• Task item: In the data that follows, find the line with "[44,616,143,629] removing proxy"; transcribe it, every later line up to the one with "[239,148,290,159] US$4.15 ->", and that line as well, exactly and with no others.

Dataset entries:
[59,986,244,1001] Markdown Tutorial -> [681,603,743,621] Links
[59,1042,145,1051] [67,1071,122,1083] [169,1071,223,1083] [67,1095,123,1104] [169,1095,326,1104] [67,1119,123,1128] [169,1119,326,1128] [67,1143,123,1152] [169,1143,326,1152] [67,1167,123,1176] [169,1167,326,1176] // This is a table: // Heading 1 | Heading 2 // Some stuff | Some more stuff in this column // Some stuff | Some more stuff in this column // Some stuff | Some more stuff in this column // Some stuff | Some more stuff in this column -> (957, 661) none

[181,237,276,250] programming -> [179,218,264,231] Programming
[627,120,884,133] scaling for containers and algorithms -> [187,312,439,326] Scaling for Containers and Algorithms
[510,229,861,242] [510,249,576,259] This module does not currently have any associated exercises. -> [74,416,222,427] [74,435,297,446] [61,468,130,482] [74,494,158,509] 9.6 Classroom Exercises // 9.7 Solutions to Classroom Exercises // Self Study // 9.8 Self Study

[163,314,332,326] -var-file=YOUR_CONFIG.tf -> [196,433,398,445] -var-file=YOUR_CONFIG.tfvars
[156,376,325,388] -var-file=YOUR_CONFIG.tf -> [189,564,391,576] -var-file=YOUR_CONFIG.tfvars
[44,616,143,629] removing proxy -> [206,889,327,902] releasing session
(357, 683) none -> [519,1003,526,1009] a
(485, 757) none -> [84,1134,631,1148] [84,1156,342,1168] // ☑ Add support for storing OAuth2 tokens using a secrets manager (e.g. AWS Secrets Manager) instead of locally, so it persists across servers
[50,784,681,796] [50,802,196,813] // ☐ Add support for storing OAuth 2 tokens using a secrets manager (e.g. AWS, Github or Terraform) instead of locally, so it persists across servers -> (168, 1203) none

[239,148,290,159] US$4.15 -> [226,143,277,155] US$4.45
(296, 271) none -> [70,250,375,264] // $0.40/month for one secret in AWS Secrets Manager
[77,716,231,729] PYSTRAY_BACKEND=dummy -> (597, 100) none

• Reply to the exercise:
[44,616,143,629] removing proxy -> [206,889,327,902] releasing session
(357, 683) none -> [519,1003,526,1009] a
(485, 757) none -> [84,1134,631,1148] [84,1156,342,1168] // ☑ Add support for storing OAuth2 tokens using a secrets manager (e.g. AWS Secrets Manager) instead of locally, so it persists across servers
[50,784,681,796] [50,802,196,813] // ☐ Add support for storing OAuth 2 tokens using a secrets manager (e.g. AWS, Github or Terraform) instead of locally, so it persists across servers -> (168, 1203) none

[239,148,290,159] US$4.15 -> [226,143,277,155] US$4.45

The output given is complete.